— Work to be completed —
Read the lines of the data below and retrieve those with "ResultSrc".

— Design files in plain text —

==========

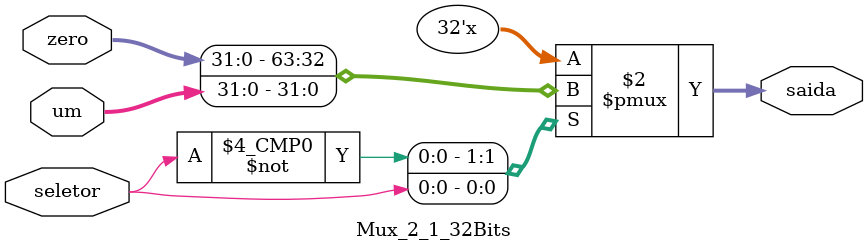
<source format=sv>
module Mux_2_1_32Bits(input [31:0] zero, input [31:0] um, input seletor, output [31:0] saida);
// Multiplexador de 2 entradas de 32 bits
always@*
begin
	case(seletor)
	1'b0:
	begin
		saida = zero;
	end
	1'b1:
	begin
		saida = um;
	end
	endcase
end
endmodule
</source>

==========

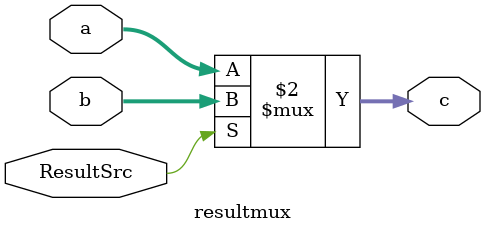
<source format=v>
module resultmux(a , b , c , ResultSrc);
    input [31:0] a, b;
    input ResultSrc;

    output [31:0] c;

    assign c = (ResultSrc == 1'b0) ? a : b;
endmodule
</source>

==========

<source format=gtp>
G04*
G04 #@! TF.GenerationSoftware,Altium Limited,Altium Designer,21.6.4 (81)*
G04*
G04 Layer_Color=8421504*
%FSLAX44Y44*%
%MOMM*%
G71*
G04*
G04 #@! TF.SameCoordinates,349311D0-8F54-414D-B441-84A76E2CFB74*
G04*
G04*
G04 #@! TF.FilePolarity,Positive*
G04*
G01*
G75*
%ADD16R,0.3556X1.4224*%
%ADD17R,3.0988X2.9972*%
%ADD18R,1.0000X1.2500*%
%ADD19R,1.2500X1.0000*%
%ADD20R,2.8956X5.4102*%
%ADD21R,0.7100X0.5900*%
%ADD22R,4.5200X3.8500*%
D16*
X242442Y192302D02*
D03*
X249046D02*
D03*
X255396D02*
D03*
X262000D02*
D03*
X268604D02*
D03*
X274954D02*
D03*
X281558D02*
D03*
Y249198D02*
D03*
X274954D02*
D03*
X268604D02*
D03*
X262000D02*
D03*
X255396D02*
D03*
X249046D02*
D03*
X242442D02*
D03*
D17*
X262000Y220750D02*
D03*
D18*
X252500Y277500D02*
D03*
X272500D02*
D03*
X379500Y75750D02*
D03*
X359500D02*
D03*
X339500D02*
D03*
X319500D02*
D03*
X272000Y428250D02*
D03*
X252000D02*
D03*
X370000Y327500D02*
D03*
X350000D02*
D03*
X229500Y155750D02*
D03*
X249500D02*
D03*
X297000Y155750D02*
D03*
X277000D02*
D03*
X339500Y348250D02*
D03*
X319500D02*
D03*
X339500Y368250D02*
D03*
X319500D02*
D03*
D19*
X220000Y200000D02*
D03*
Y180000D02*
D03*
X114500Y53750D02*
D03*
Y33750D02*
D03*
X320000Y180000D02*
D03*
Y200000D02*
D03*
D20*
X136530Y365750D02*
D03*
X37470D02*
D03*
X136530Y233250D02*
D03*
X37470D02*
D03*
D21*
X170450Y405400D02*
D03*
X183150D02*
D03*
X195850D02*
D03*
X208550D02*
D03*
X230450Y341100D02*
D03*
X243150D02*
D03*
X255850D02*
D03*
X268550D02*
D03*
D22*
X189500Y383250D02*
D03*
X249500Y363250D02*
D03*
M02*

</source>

==========

— Answer to the problem —
module resultmux(a , b , c , ResultSrc);
    input ResultSrc;
    assign c = (ResultSrc == 1'b0) ? a : b;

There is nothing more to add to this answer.